My Neighbour Errol- Absence
Yesterday I woke up, showered, got dressed and began to make my lunch. Then I stopped. Something was odd. Errol hadn’t called yet. Normally I couldn’t finish getting on my socks before Errol called. Yes, my life is that habitual.
Then I remembered…Errol was gone. Not just “I’ve gone out for groceries” gone. Gone to another city gone so that he could record his EP. He would be off grid. All day.
And so I spent a day Errol-less.
I watched a funny tv show while I finished getting ready.
I took a completely silent elevator ride to my lobby and didn’t get weird looks from my neighbours as I struggled not to laugh or yell out in horror.
Then I walked to work, not worrying that said neighbours were behind me listening to me scream obscenities into the phone at a giggling smug Asian. Instead I listened to some calming music.

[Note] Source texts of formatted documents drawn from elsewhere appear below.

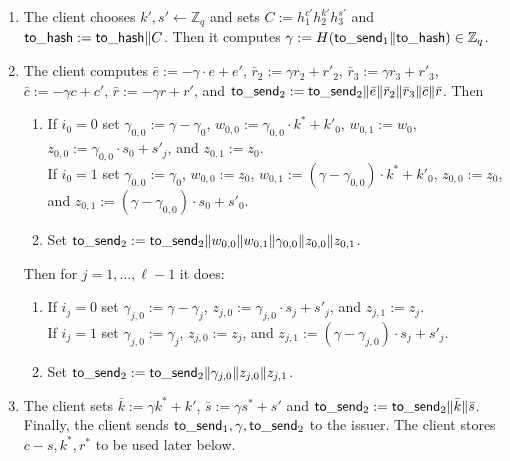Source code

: \documentclass[11pt]{article}
\def\send{{\sf to}\mbox{\_}{\sf send}}
\def\hash{{\sf to}\mbox{\_}{\sf hash}}
\def\Z{{\mathbb Z}}
\def\Z{{\mathbb Z}}
\begin{document}
\begin{itemize}
\begin{enumerate}
    \item The client chooses $k', s'\leftarrow \Z_q$ and sets $C:=h_1^{c'}h_2^{k'} h_3^{s'}$ and $\hash:=\hash\|C$. Then it computes $\gamma := H(\send_1\|\hash) \in \Z_q$.
        \item The client computes $\bar e := -\gamma \cdot e + e'$, $\bar r_2 := \gamma r_2 + r'_2$, $\bar r_3:=\gamma r_3 + r'_3$, $\bar c:=-\gamma c+c'$, $\bar r:=-\gamma r + r'$, and $\send_2:=\send_2\|\bar e\| \bar r_2 \| \bar r_3 \| \bar c \| \bar r$. 
        Then
  \begin{enumerate}
    \item If $i_0=0$ set $\gamma_{0,0}:=\gamma-\gamma_0$, $w_{0,0}:=\gamma_{0,0} \cdot k^*+k'_0$, 
    $w_{0,1}:=w_0$,
    $z_{0,0}:=\gamma_{0,0}\cdot s_0+s'_j$, and $z_{0,1}:=z_0$.\\
    If $i_0=1$ set $\gamma_{0,0}:=\gamma_0$, $w_{0,0}:=z_0$, $w_{0,1}:= (\gamma-\gamma_{0,0}) \cdot k^*+k'_0$,
    $z_{0,0}:=z_0$, and $z_{0,1}:=(\gamma-\gamma_{0,0}) \cdot s_0+s'_0$. 
    \item Set $\send_2:=\send_2\|w_{0,0}\|w_{0,1}\|\gamma_{0,0}\|z_{0,0}\|z_{0,1}$.
\end{enumerate}      
        Then for $j=1, \ldots, \ell-1$ it does:
\begin{enumerate}
    \item If $i_j=0$ set $\gamma_{j,0}:=\gamma-\gamma_j$, $z_{j,0}:=\gamma_{j,0}\cdot s_j+s'_j$, and $z_{j,1}:=z_j$.\\
    If $i_j=1$ set $\gamma_{j,0}:=\gamma_j$, %
    $z_{j,0}:=z_j$, and $z_{j,1}:=(\gamma-\gamma_{j,0}) \cdot s_j+s'_j$. 
    \item Set $\send_2:=\send_2\|\gamma_{j,0}\|z_{j,0}\|z_{j,1}$.
\end{enumerate}
\item The client sets $\bar k:= \gamma k^* + k'$, $\bar s := \gamma s^* + s'$ and $\send_2:=\send_2\|\bar k\|\bar s$.
Finally, the client sends $\send_1, \gamma, \send_2$ to the issuer.
The client stores $c-s, k^*, r^*$ to be used later below.



\end{enumerate}
\end{itemize}
\end{document}

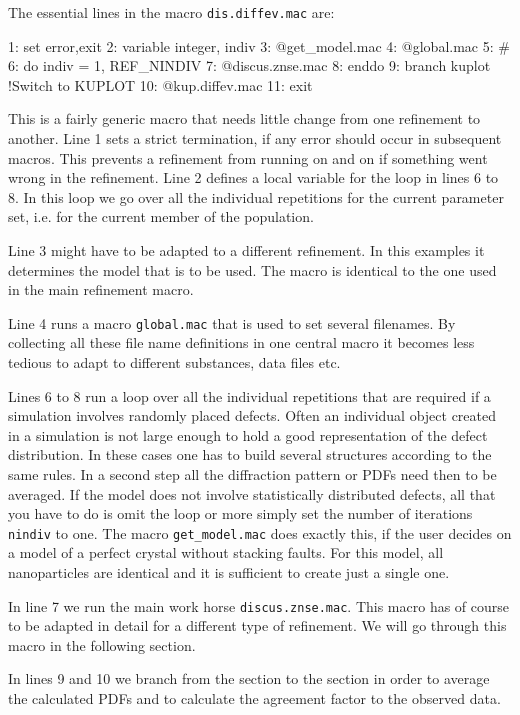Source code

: The essential lines in the macro {\tt dis.diffev.mac} are:
\begin{MacVerbatim}
 1: set error,exit
 2: variable integer, indiv
 3: @get_model.mac
 4: @global.mac
 5: #
 6: do indiv = 1, REF_NINDIV
 7:   @discus.znse.mac
 8: enddo
 9: branch   kuplot    !Switch to KUPLOT
10:    @kup.diffev.mac
11: exit
\end{MacVerbatim}

This is a fairly generic macro that needs little change from one refinement to
another. Line 1 sets a strict termination, if any error should occur in subsequent
macros. This prevents a refinement from running on and on if something went wrong
in the refinement. Line 2 defines a local variable for the loop in lines 6 to 8.
In this loop we go over all the individual repetitions for the current parameter 
set, i.e. for the current member of the population. 

Line 3 might have to be adapted to a different refinement. In this examples it
determines the model that is to be used. The macro is identical to the one used 
in the main refinement macro. 

Line 4 runs a macro {\tt global.mac} that is used to set several filenames. By
collecting all these file name definitions in one central macro it becomes less
tedious to adapt to different substances, data files etc.

Lines 6 to 8 run a loop over all the individual repetitions that are required if
a simulation involves randomly placed defects. Often an individual object created
in a simulation is not large enough to hold a good representation of the defect
distribution. In these cases one has to build several structures according to 
the same rules. In a second step all the diffraction pattern or PDFs need then 
to be averaged. If the model does not involve statistically distributed defects,
all that you have to do is omit the loop or more simply set the number of 
iterations {\tt nindiv} to one. The macro {\tt get\_model.mac} does exactly this, if
the user decides on a model of a perfect crystal without stacking faults. For
this model, all nanoparticles are identical and it is sufficient to create just 
a single one.

In line 7 we run the main work horse {\tt discus.znse.mac}. This macro has of 
course to be adapted in detail for a different type of refinement. We will go
through this macro in the following section.

In lines 9 and 10 we branch from the \Discus section to the \Kuplot section
in order to average the calculated PDFs and to calculate the agreement factor
to the observed data.

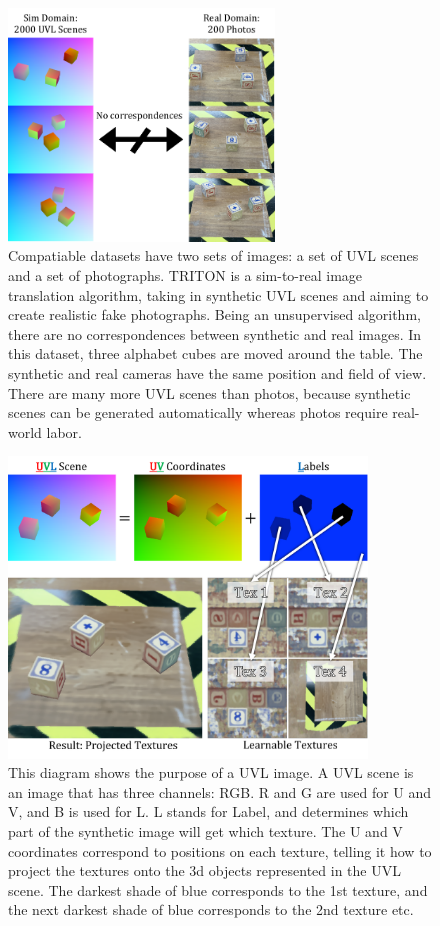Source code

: \documentclass{article}
\begin{document}
\begin{figure}[H]
	\begin{center}
		\includegraphics[width=200pt]{../images/dataset_explanation.pdf}
	\end{center}
	\caption{
		Compatiable datasets have two sets of images: a set of UVL scenes and a set of photographs.
		TRITON is a sim-to-real image translation algorithm, taking in synthetic UVL scenes and aiming to create realistic fake photographs. 
		Being an unsupervised algorithm, there are no correspondences between synthetic and real images.
		In this dataset, three alphabet cubes are moved around the table. 
		The synthetic and real cameras have the same position and field of view.
		There are many more UVL scenes than photos, because synthetic scenes can be generated automatically whereas photos require real-world labor.
		}
	\label{fig:dataset_explanation}
\end{figure}


\begin{figure}[H]
	\begin{center}
		\includegraphics[width=270pt]{../images/uvl_explanation.pdf}
	\end{center}
	\caption{
		This diagram shows the purpose of a UVL image.
		 A UVL scene is an image that has three channels: RGB.
		 R and G are used for U and V, and B is used for L.
		 L stands for Label, and determines which part of the synthetic image will get which texture.
		 The U and V coordinates correspond to positions on each texture,
		 	telling it how to project the textures onto the 3d objects represented in the UVL scene.
		The darkest shade of blue corresponds to the 1st texture, and the next darkest shade of blue corresponds to the 2nd texture etc.
		}
	\label{fig:uvl_explanation}
\end{figure}
\end{document}
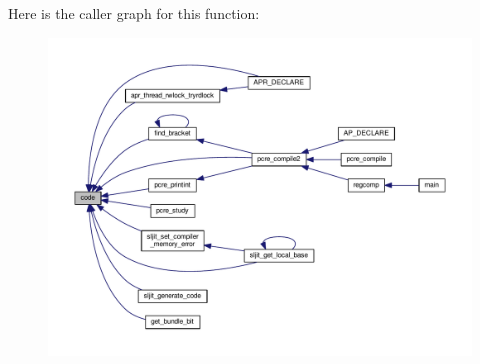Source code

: Here is the caller graph for this function\+:
\nopagebreak
\begin{figure}[H]
\begin{center}
\leavevmode
\includegraphics[width=350pt]{README_8txt_aef5b02fe2e73c9ebbe67d741d711f85c_icgraph}
\end{center}
\end{figure}


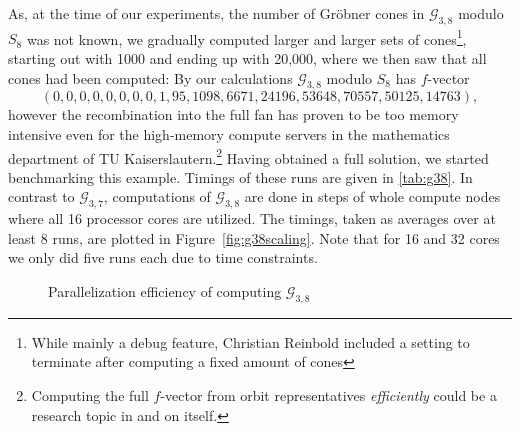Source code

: \documentclass[
  paper=a4,
  titlepage,
  bibliography=totoc,
  pagesize=pdftex
]{scrartcl}
\numberwithin{figure}{section}
\numberwithin{equation}{section}
\numberwithin{table}{section}
\theoremstyle{definition}
\numberwithin{definition}{section}
\begin{document}
As, at the time of our experiments, the number of Gröbner cones in $\mathcal G_{3,8}$
modulo $S_8$ was not known, we gradually computed larger and larger sets of
cones\footnote{While mainly a debug feature, Christian Reinbold included a setting to
terminate after computing a fixed amount of cones}, starting out with 1000 and ending up
with {20,000}, where we then saw that all cones had been computed: By our calculations
$\mathcal G_{3,8}$ modulo $S_8$ has $f$-vector
\[
  (0,0,0,0,0,0,0,0,1,95,1098,6671,24196,53648,70557,50125,14763),
\]
however the recombination into the full fan has proven to be too memory intensive even for
the high-memory compute servers in the mathematics department of TU
Kaiserslautern.\footnote{Computing the full $f$-vector from orbit representatives
\emph{efficiently} could be a research topic in and on itself.} Having obtained a full
solution, we started benchmarking this example. Timings of these runs are given in
\ref{tab:g38}. In contrast to $\mathcal G_{3,7}$, computations of $\mathcal G_{3,8}$ are
done in steps of whole compute nodes where all 16 processor cores are utilized. The
timings, taken as averages over at least 8 runs, are plotted in
Figure~\ref{fig:g38scaling}. Note that for 16 and 32 cores we only did five runs each due
to time constraints.

\begin{figure}[htb]
  \begin{center}
    
  \end{center}
  \caption{Parallelization efficiency of computing $\mathcal{G}_{3,8}$}
  \label{fig:g38efficiency}
\end{figure}
\end{document}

I made plans with a friend and was not guilted for leaving others out.
There were no updates on how gorgeous his wife is, though I don’t doubt the truth of it.
I told someone they were cool and was not accused of trying to seduce them.
I remained completely unaware of any bowel movements that might be happening.
I put up a facebook status and it did not turn into a discussion on my dating life (or rather…lack of dating life)
I got home and played my new game and was not pressured by anyone that they had to play it too. I was also not pressured to play Terraria instead.
I thought about making wings for dinner and was not prodded to make more or guilted for not sharing.
Then I ate dinner in peace, watching a movie, not worrying about phone mastication.
There were no phone calls. No texts. No google chats. No stupid smile. I was not paranoid that anything I said would be twisted and warped for the purposes of teasing.
It was a quiet time. A peaceful time. A time that I realized there was a “before Errol” and that at one point my day remained largely fluster free…well…free from friends intentionally flustering me anyway :D.
Then Errol got back. And this happened (warning…this is long…go to any point about midway through and you’ll get a general sense of how the evening went)
Those 24 hours of no Errol were concentrated into about 40 minutes of pure insane excitement, discomfort and guilt trips. My briefly at peace brain was now revved up to 150% anxiety and overwhelmingness. The zen feeling…was all but gone.
And so the “No Errol” time is at an end, and I have returned to the writhing mass of social anxiety who hears far too much about another man’s poo than any human needs to.
So long Calm Manda. Perhaps I’ll see you soon again! Though I doubt it.
And don’t fret, Nervous Manda. It’s not so bad. At least there are Portal cookies!